China yang dianggap pemenang pun masih menghadapi persoalan ketidak merataan pembangunan. Para petani di china menderita akibat subsidi yang diberikan amerika dan eropa di bidang pertanian sehingga menurunkan harga produk-produk pertanian. Terjadi pengaruh sebab akibat disini. Pemerintah china akan mengcover kerugian yang diderita sebagian besar petani akibat subsidi pertanian oleh Negara maju. Hal ini menyebabkan dana pembangunan yang sedianya disiapkan untuk membangun struktur dan infrastruktur pun berkurang sehingga pertumbuhan ekonomi pun melambat..

Membangun pola pikir yang adil


Kebijakan neoliberal akan selalu memunculkan preseden deregulasi, pasar yang liberal dan fleksibel.
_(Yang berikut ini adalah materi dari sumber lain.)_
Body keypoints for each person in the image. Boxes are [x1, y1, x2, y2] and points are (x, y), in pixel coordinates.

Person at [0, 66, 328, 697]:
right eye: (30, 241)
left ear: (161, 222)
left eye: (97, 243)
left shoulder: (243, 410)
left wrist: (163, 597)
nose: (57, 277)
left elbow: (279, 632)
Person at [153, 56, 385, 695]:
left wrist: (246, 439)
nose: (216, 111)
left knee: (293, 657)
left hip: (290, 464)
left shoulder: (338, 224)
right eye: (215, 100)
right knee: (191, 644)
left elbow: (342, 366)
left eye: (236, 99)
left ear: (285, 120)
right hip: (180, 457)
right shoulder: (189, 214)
Sebaliknya mereka yang ingin membangun masyarakat akan selalu berhadapan dengan kebutuhan kerangka kerja, dimana bisnis dapat berkembang lewat free competition antar perusahaan.

Jika anda penganut ekonomi pasar, maka konsekuensinya adalah hilangnya kontrol politik; dalam hal ini, walau bagaimanapun pasar sendirilah yang akan menyelesaikan semuanya. Pasar yang tidak terkontrol akan menyebabkan perkembangan negatif sehingga semua orang di dunia harus membayarnya dengan kehilangan yang sangat besar, termasuk kehilangan mata pencaharian.
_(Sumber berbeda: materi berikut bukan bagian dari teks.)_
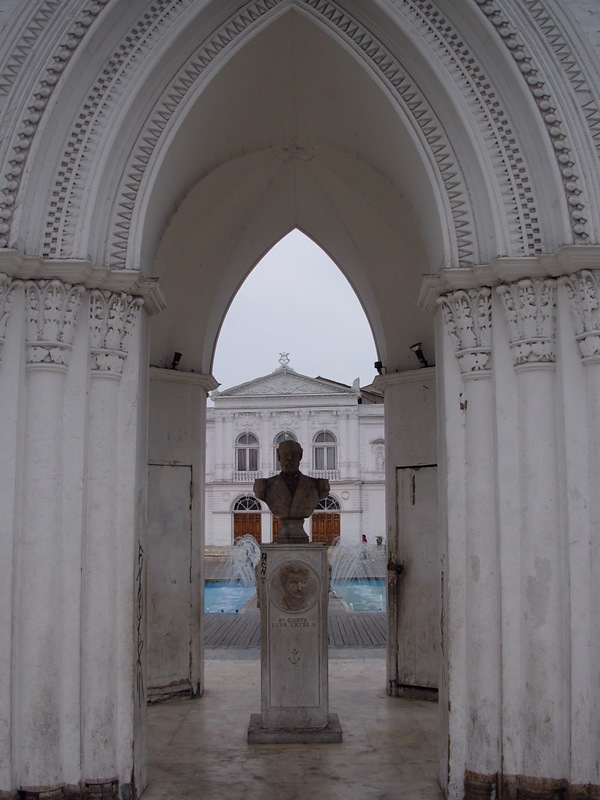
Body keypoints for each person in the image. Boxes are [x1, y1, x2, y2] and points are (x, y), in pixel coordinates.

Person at [253, 440, 329, 543]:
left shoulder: (317, 485)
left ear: (300, 456)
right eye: (285, 455)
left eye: (293, 455)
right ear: (279, 457)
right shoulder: (265, 487)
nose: (289, 458)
Globlisasi tidak hanya membuka peluang yang lebih besar pada proses produksi tetapi juga mengakibatkan berbagai bentuk resiko. Dan resiko yang sangat fatal adalah ketika globalisasi hanya diadaptasikan secara sederhana sebagai sebuah proses ekonomi tanpa menuntut keterlibatan pemerintah baik tingkat nasional maupun internasional. Hal ini akan menimbulkan bahaya dengan adanya ekonomisasi politik. Harus ada keseimbangan antara pemikiran politik dengan tindakan ekonomi, dan pemikiran ekonomi dengan tindakan politik.

    "Apakah kita akan bergerak menuju masyarakat dimana segala hal didikte oleh pasar? Apakah kita akan menciptakan suatu masyarakat yang sebagian anggotanya memiliki pekerjaan sedangkan sebagian lainnya pengangguran, atau justru memberikan pekerjaan namun tanpa upah?"

Globalisasi tidak dapat dicegah, juga tidak dapat dipungkiri. Sejauh apapun kita berusaha mencegah hasilnya akan tetap sama. Bukan indikasi pesimisme yang saya utarakan tetapi sebuah pemikiran rasional akan keadaan saat ini. Yang harus kita lakukan adalah bersiap menghadapi globalisasi dan bersama-sama berusaha memodifikasi sistem ini agar dapat berjalan seadil mungkin bagi semua elemen. Dari pasar bebas kita dapat mengambil keuntungan tanpa ada yang dirugikan (simbiosis mutuslistis) asalkan pilar-pilar dasar perekonomian sudah kokoh tertancap. Kita dapat bersama-sama mengembalikan hakekat dasar perdagangan yaitu untuk memenuhi kebutuhan hidup manusia.